Gabriel Martins é diretor de cinema e sócio da Filmes de Plástico

Três perguntas / Rita Von Hunty, professora


Em que medida amar é um ato político?
Amar é um ato político, a partir do momento em que a gente constitui sociedade, porque a gente precisa pensar sempre o que é amor, em especial a partir do momento no qual a gente institucionaliza o sentimento. Aí existem amores não institucionais e institucionalizados, e vemos de que forma eles nutrem e cumprem interesses. De que forma práticas sociais são alimentadas por esse conceito de amor? Quais linguagens são consideradas amorosas e quais não? Quais tipos de amor são lucrativos e quais não? Todas essas questões são questões políticas do amor.
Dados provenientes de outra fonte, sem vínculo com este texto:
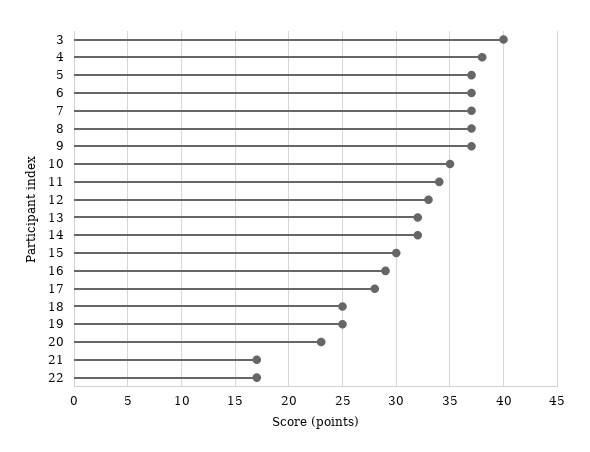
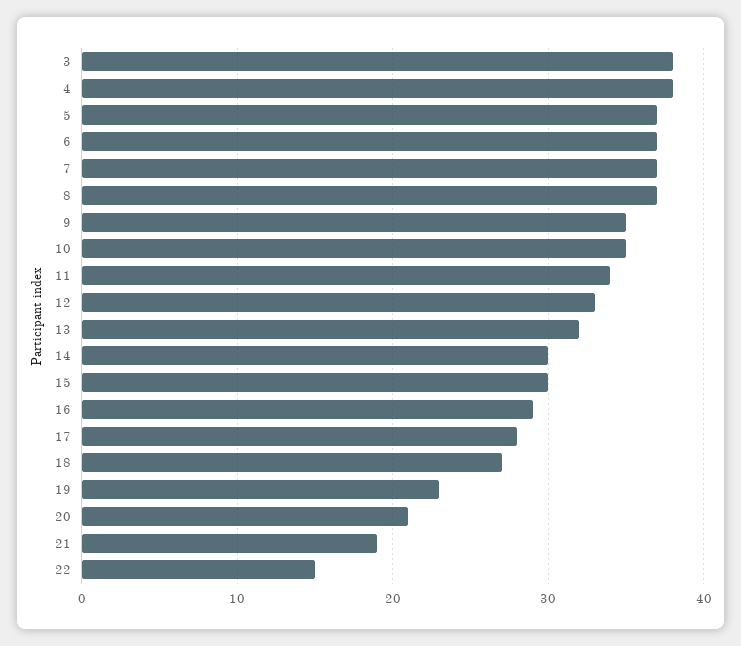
3: 40 -> 38
9: 37 -> 35
14: 32 -> 30
18: 25 -> 27
19: 25 -> 23
20: 23 -> 21
21: 17 -> 19
22: 17 -> 15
Como percebe problemáticas dispostas no ensino a distância? Houve superação?
Pensar em cima de distância, em um cenário desigual, é sempre uma questão. Então há o ponto zero: a gente precisa ter em mente de que a internet ainda não é um recurso acessível para o brasileiro médio. A maioria das pessoas no Brasil tem planos de internet que só contemplam seus celulares, e mesmo assim, seus WhatsApp. Então, como fica o pacote de dados de quem não tem uma boa internet? Como fica a possibilidade de assistir aula a distância de quem não tem uma boa internet? Como fica a possibilidade de quem só tem um dispositivo com acesso à internet na casa para estudar, trabalhar, se informar e se comunicar? Então, pensar ensino a distância no Brasil é como pensar saneamento básico, moradia e alimentação: é sempre uma ficção.
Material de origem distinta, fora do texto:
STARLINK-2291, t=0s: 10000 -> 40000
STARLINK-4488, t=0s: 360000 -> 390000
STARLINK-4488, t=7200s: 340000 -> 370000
O que acredita acrescentar no cotidiano como palestrante para jovens?
Não sei se eu me acredito palestrante para jovens, né? Eu acho que eu estou dando uma aula e as minhas aulas são montadas sempre de forma interdisciplinar e com um ímpeto freiriano de respeitar os saberes de quem estuda comigo. As minhas aulas sempre disparam provocações e se constroem a partir do que trazem as pessoas que compõem o grupo. A aula não existe de forma prévia. Ela não é um conteúdo a ser aplicado. Ela é muito mais um conjunto de saberes dos quais eu disponho e de ferramentas que serão usadas conforme o ambiente educacional se mostrar interessante ou não para aquele saber. O que eu levo é sempre um conjunto de provocações e reflexões.